On another note but still on the extended stem build, side milling cutters should only be used with heavy gloves and a heavy apron when working with metal. I was covered in thousands of needle-sharp shavings about 1/8” long from doing the rough shaping with this cutter after doing the straight cuts with the cutoff wheels. The shirt and pants I was wearing had to be washed separately from the other laundry to keep the shavings from getting on the other clothes. T-shirts are about the worst thing to wear when using one of these cutters. Just so you won’t make the same mistakes I did. It has been said a smart person learns from his mistakes, a brilliant person learns from other people’s mistakes so he won’t have to make that mistake himself (or herself). I’m offering the chance for you to be brilliant by wearing a long-sleeve woven shirt with a vinyl or leather apron to keep the shavings out of your clothes. Be super brilliant and wear over-the-elbow leather gloves to keep the shavings off your hands, too. I have said that no repair will work without a blood offering to the deities, but this won’t do it. All the shavings will do is make you hurt for a few hours, they won’t draw blood while they hurt.

There was a Sprint Cup race in MI this weekend, but I was busy building bike parts, so I have no clue who won or how the races went today, or yesterday with the CWTS supporting race. I know I missed a good race or two, but building the extended stem while I could remember how to use the tools was more important. I think I mentioned that skill sets are another thing that wanders in and back out of my brain, fortunately they tend to wander away much more slowly than my words. Anyway, race, on TV, I didn’t watch.

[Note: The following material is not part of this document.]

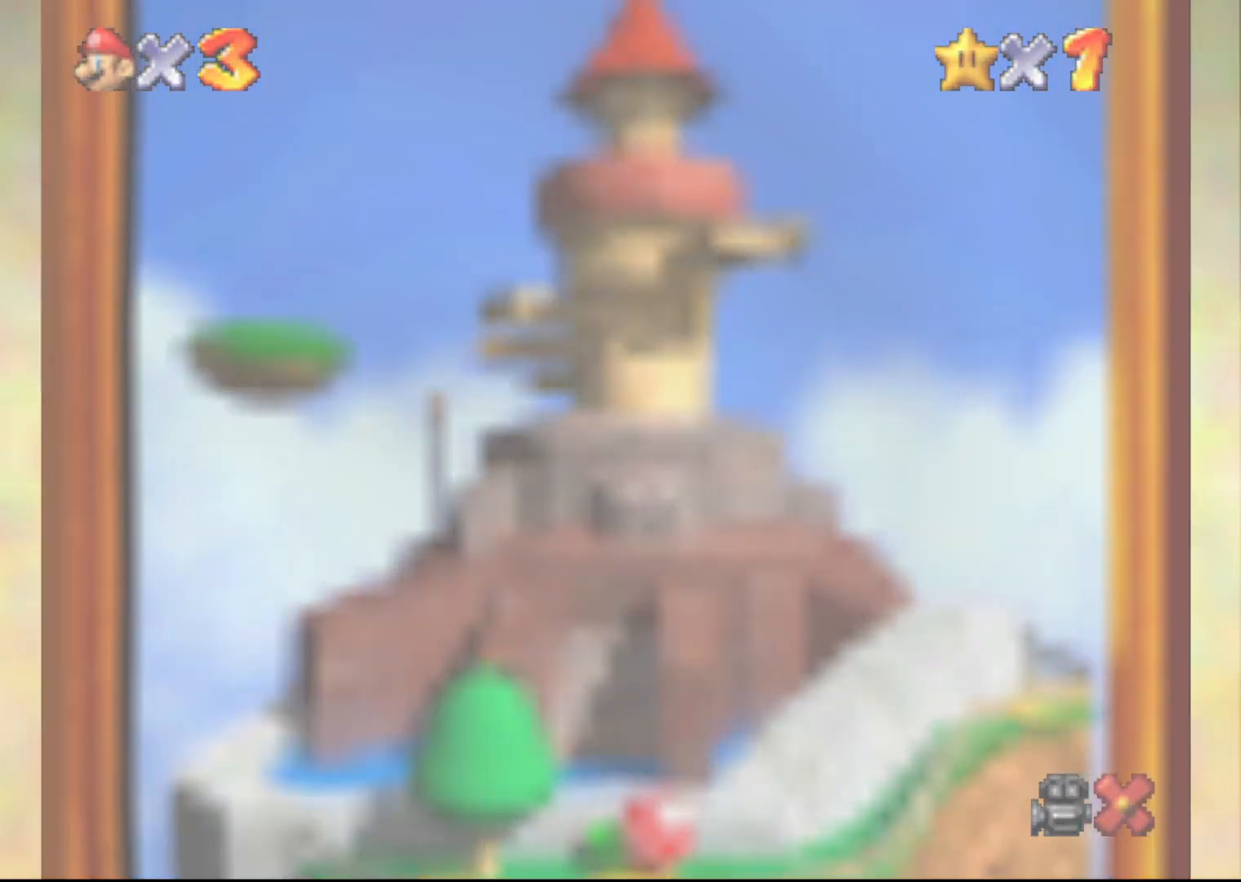
{"buttons": [], "left_stick": "center", "events": []}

And I have changed my wish list a bit for my Death Day celebration, instead of a new string trimmer I want one of the string trimmers in the garage made functional. The motors spin, but the string reel won’t dispense fresh string anymore. Fixing one would be better than buying a new one. I still want those d6 for my RPG group sessions, but I think the string trimmer working would be more important than dice. If you aren’t close enough for fixing the trimmer the dice are cheap and mailable.